CAMPO GRANDE - Pelo menos 15 acusados de desmatamento ilegal foram presos nesta segunda na sede do Grupo de Atuação Especial de Repressão ao Crime Organizado (Gaeco), em Campo Grande (MS). Um deles é o acusado nas investigações de coordenar quadrilhas desmanteladas em Sinop e Marcelândia (MT) e Aquidauana e Campo Grande (MS), Júlio Alberto Pereira Pinto, de 31 anos, dono de madeireira e transportadoras.

Segundo o Gaeco, Pinto teria envolvido funcionários públicos no esquema. Os depoimentos na sede do Gaeco devem terminar nesta terça-feira.

As prisões fazem parte da Operação Cupim, desencadeada nesta segunda pelo Gaeco e pela Polícia Rodoviária Federal (PRF). Pinto apareceu nas investigações em fevereiro, com a prisão de Sebastião Mota de Oliveira Filho, auxiliar terceirizado de pista no posto fiscal de Jupiá, em Três Lagoas (MS).

Sebastião recebia dinheiro para deixar os caminhões da Silver Line Transporte e Logística Ltda. e J. A. Pinto Transporte Ltda., ambas sediadas na casa de Pinto, passar com madeira, sem vistoria. Além de ser acusado de facilitar o tráfico de madeira, Sebastião teria falsificado notas fiscais com carimbos da Receita estadual.

As provas colhidas até agora comprovam que a quadrilha é formada por empresários do setor madeireiro e de transportadoras. Porém o mais lamentável é a participação direta de servidores públicos, disse o procurador-geral de Justiça de Mato Grosso do Sul, Miguel Vieira da Silva.

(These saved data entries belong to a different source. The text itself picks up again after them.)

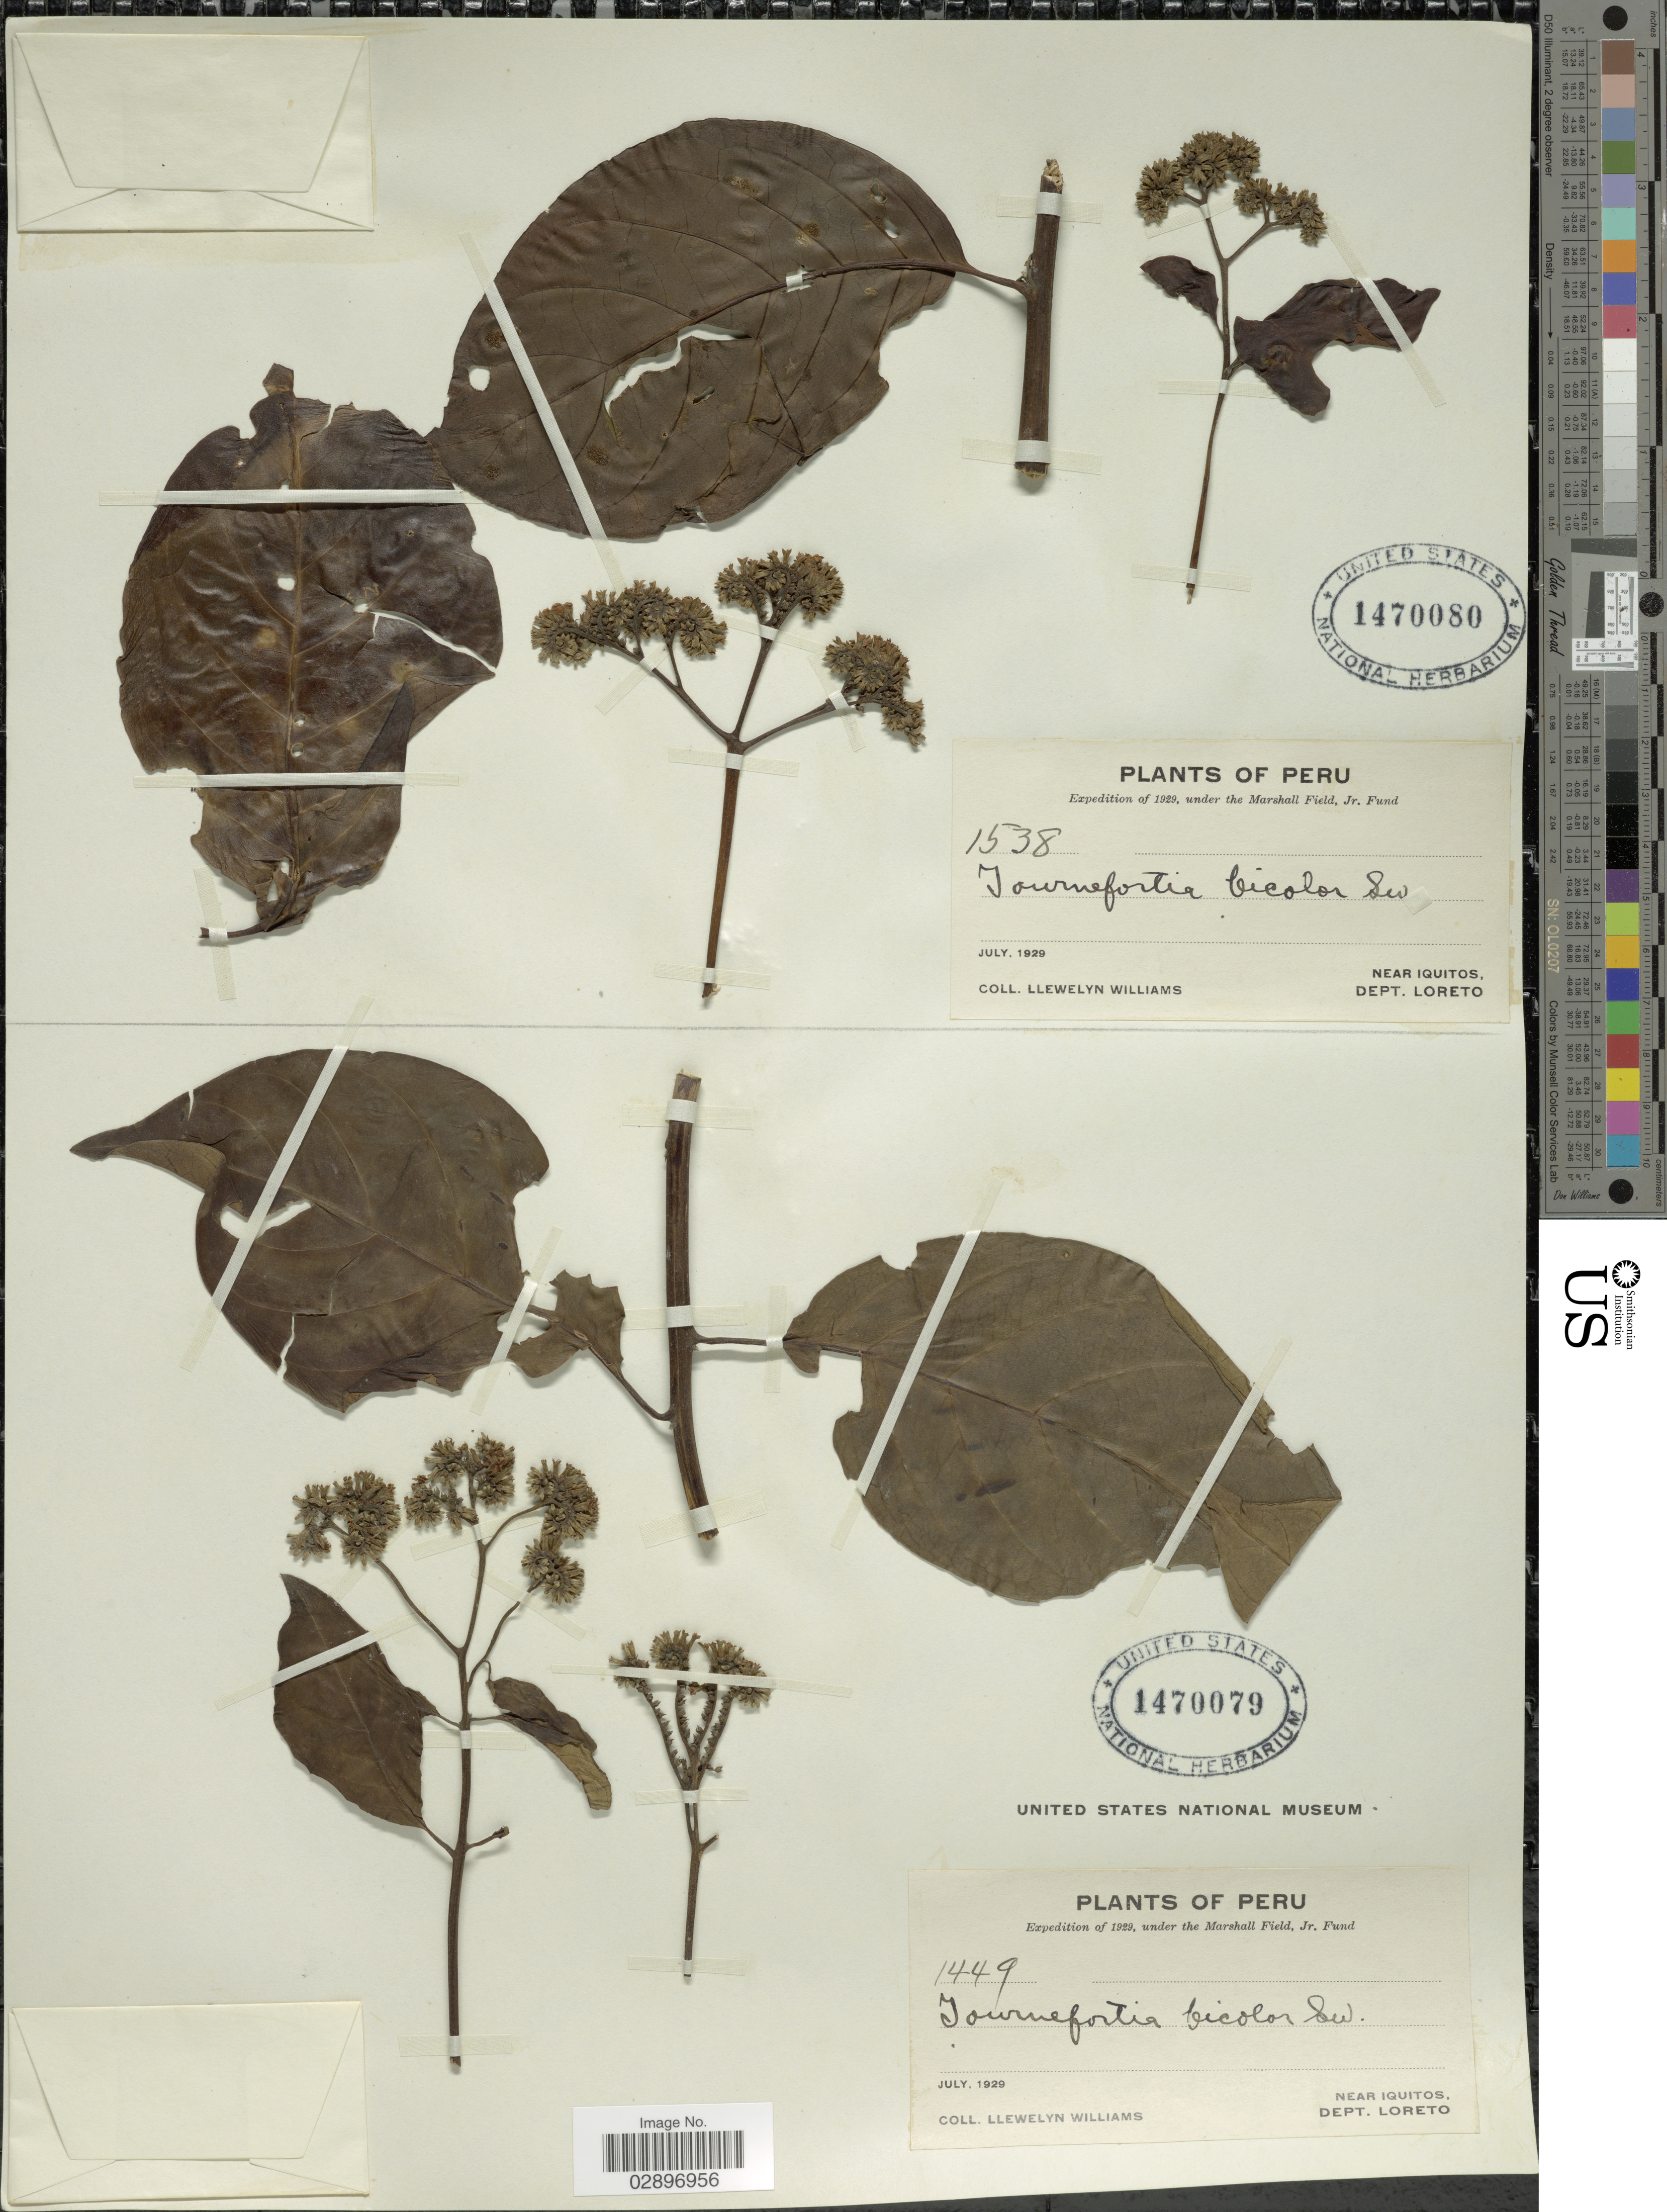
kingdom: Plantae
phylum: Tracheophyta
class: Magnoliopsida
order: Boraginales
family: Heliotropiaceae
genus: Tournefortia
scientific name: Tournefortia bicolor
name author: Sw.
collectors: Ll. Williams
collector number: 1538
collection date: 1929-07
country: Peru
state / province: Loreto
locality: Near Iquitos, Dept. Loreto.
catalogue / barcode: US 1470080-2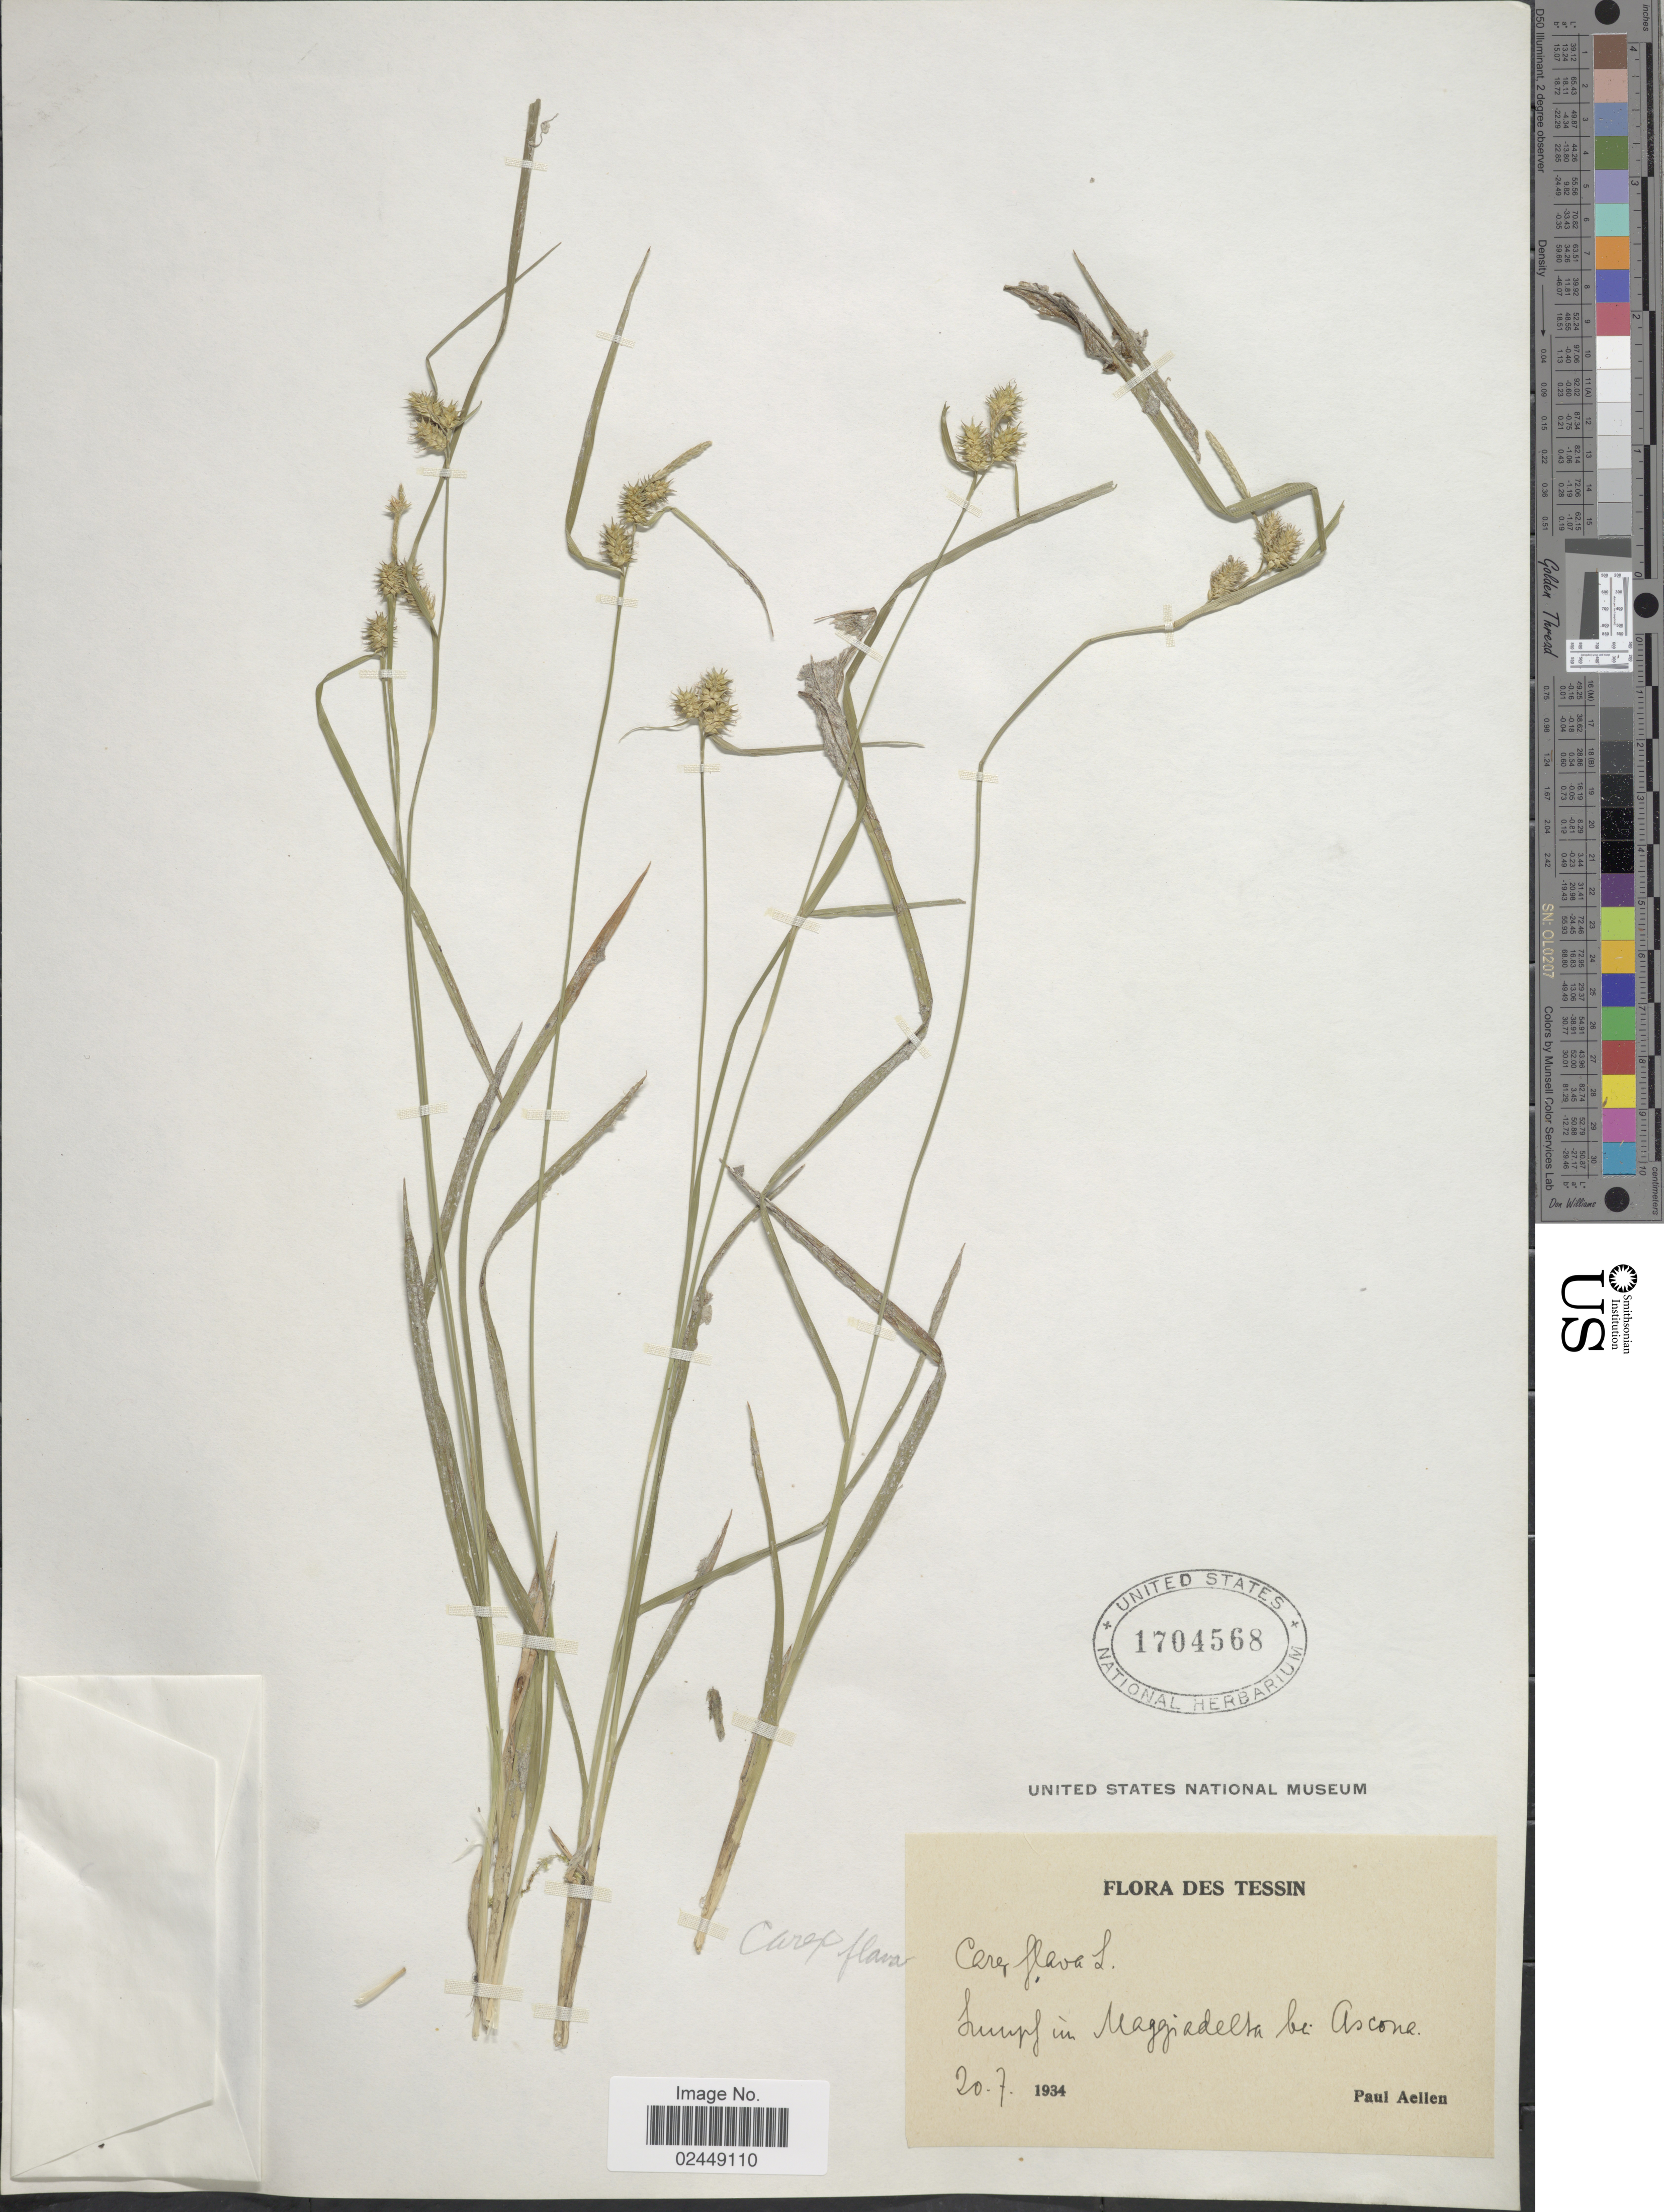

Os advogados que defendem todos os acusados não querem prestar nenhuma declaração sobre a prisão de seus clientes até tomar conhecimento de toda a situação. Para o superintendente da PRF em MS, Valter Aparecido Favaro, é incalculável a quantidade de árvores de madeira de lei derrubadas na região por grupos desse tipo. As informações são do jornal "O Estado de S. Paulo".